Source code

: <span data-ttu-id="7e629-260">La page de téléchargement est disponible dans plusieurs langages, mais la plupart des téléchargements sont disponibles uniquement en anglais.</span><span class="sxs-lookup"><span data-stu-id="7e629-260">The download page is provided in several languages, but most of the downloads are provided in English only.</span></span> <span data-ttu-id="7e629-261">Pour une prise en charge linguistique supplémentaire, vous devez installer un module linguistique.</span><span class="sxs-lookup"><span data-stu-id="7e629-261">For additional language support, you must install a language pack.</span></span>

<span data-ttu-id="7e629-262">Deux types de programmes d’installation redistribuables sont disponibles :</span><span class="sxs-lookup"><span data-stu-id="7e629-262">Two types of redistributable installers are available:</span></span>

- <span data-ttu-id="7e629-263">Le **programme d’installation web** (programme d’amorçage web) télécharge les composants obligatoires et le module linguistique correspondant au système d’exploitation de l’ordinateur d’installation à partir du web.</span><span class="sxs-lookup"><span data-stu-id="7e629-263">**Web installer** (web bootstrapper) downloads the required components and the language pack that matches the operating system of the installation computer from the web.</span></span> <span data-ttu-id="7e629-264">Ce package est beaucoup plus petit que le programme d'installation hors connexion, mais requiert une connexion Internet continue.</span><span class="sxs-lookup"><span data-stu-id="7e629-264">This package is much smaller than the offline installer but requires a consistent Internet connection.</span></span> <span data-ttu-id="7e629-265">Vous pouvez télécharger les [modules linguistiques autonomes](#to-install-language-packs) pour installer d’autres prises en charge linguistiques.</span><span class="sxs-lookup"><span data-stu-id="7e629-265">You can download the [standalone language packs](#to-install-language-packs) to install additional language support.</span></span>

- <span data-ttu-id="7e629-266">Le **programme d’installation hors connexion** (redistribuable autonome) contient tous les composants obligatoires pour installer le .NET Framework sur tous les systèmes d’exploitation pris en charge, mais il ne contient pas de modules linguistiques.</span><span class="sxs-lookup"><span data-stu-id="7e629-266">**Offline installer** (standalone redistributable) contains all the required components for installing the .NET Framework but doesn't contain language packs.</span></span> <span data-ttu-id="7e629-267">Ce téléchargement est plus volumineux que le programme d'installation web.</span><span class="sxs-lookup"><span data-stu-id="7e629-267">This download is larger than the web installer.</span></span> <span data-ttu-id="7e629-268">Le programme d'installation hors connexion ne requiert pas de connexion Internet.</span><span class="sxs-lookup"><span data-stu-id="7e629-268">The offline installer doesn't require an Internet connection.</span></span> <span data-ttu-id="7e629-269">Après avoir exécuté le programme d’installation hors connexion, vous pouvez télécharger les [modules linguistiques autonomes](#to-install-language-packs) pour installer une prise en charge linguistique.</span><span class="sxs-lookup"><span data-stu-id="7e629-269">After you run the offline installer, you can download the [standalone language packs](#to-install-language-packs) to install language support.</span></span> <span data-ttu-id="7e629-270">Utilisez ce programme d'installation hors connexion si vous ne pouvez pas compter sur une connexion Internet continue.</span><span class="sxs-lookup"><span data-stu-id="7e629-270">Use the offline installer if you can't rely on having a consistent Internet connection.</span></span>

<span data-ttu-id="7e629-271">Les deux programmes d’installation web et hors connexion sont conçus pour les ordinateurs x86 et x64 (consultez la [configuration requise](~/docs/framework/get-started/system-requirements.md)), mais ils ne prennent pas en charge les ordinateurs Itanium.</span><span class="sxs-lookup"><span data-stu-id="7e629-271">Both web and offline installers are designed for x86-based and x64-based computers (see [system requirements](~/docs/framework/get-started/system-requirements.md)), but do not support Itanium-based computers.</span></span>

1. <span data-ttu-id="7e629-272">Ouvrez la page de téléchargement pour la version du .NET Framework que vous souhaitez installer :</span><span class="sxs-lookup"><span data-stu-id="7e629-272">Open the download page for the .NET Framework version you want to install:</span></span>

• • •

**Activity**
Each line of the data above is to be duplicated exactly.

**Solution for this problem**
Source code

: <span data-ttu-id="7e629-260">La page de téléchargement est disponible dans plusieurs langages, mais la plupart des téléchargements sont disponibles uniquement en anglais.</span><span class="sxs-lookup"><span data-stu-id="7e629-260">The download page is provided in several languages, but most of the downloads are provided in English only.</span></span> <span data-ttu-id="7e629-261">Pour une prise en charge linguistique supplémentaire, vous devez installer un module linguistique.</span><span class="sxs-lookup"><span data-stu-id="7e629-261">For additional language support, you must install a language pack.</span></span>

<span data-ttu-id="7e629-262">Deux types de programmes d’installation redistribuables sont disponibles :</span><span class="sxs-lookup"><span data-stu-id="7e629-262">Two types of redistributable installers are available:</span></span>

- <span data-ttu-id="7e629-263">Le **programme d’installation web** (programme d’amorçage web) télécharge les composants obligatoires et le module linguistique correspondant au système d’exploitation de l’ordinateur d’installation à partir du web.</span><span class="sxs-lookup"><span data-stu-id="7e629-263">**Web installer** (web bootstrapper) downloads the required components and the language pack that matches the operating system of the installation computer from the web.</span></span> <span data-ttu-id="7e629-264">Ce package est beaucoup plus petit que le programme d'installation hors connexion, mais requiert une connexion Internet continue.</span><span class="sxs-lookup"><span data-stu-id="7e629-264">This package is much smaller than the offline installer but requires a consistent Internet connection.</span></span> <span data-ttu-id="7e629-265">Vous pouvez télécharger les [modules linguistiques autonomes](#to-install-language-packs) pour installer d’autres prises en charge linguistiques.</span><span class="sxs-lookup"><span data-stu-id="7e629-265">You can download the [standalone language packs](#to-install-language-packs) to install additional language support.</span></span>

- <span data-ttu-id="7e629-266">Le **programme d’installation hors connexion** (redistribuable autonome) contient tous les composants obligatoires pour installer le .NET Framework sur tous les systèmes d’exploitation pris en charge, mais il ne contient pas de modules linguistiques.</span><span class="sxs-lookup"><span data-stu-id="7e629-266">**Offline installer** (standalone redistributable) contains all the required components for installing the .NET Framework but doesn't contain language packs.</span></span> <span data-ttu-id="7e629-267">Ce téléchargement est plus volumineux que le programme d'installation web.</span><span class="sxs-lookup"><span data-stu-id="7e629-267">This download is larger than the web installer.</span></span> <span data-ttu-id="7e629-268">Le programme d'installation hors connexion ne requiert pas de connexion Internet.</span><span class="sxs-lookup"><span data-stu-id="7e629-268">The offline installer doesn't require an Internet connection.</span></span> <span data-ttu-id="7e629-269">Après avoir exécuté le programme d’installation hors connexion, vous pouvez télécharger les [modules linguistiques autonomes](#to-install-language-packs) pour installer une prise en charge linguistique.</span><span class="sxs-lookup"><span data-stu-id="7e629-269">After you run the offline installer, you can download the [standalone language packs](#to-install-language-packs) to install language support.</span></span> <span data-ttu-id="7e629-270">Utilisez ce programme d'installation hors connexion si vous ne pouvez pas compter sur une connexion Internet continue.</span><span class="sxs-lookup"><span data-stu-id="7e629-270">Use the offline installer if you can't rely on having a consistent Internet connection.</span></span>

<span data-ttu-id="7e629-271">Les deux programmes d’installation web et hors connexion sont conçus pour les ordinateurs x86 et x64 (consultez la [configuration requise](~/docs/framework/get-started/system-requirements.md)), mais ils ne prennent pas en charge les ordinateurs Itanium.</span><span class="sxs-lookup"><span data-stu-id="7e629-271">Both web and offline installers are designed for x86-based and x64-based computers (see [system requirements](~/docs/framework/get-started/system-requirements.md)), but do not support Itanium-based computers.</span></span>

1. <span data-ttu-id="7e629-272">Ouvrez la page de téléchargement pour la version du .NET Framework que vous souhaitez installer :</span><span class="sxs-lookup"><span data-stu-id="7e629-272">Open the download page for the .NET Framework version you want to install:</span></span>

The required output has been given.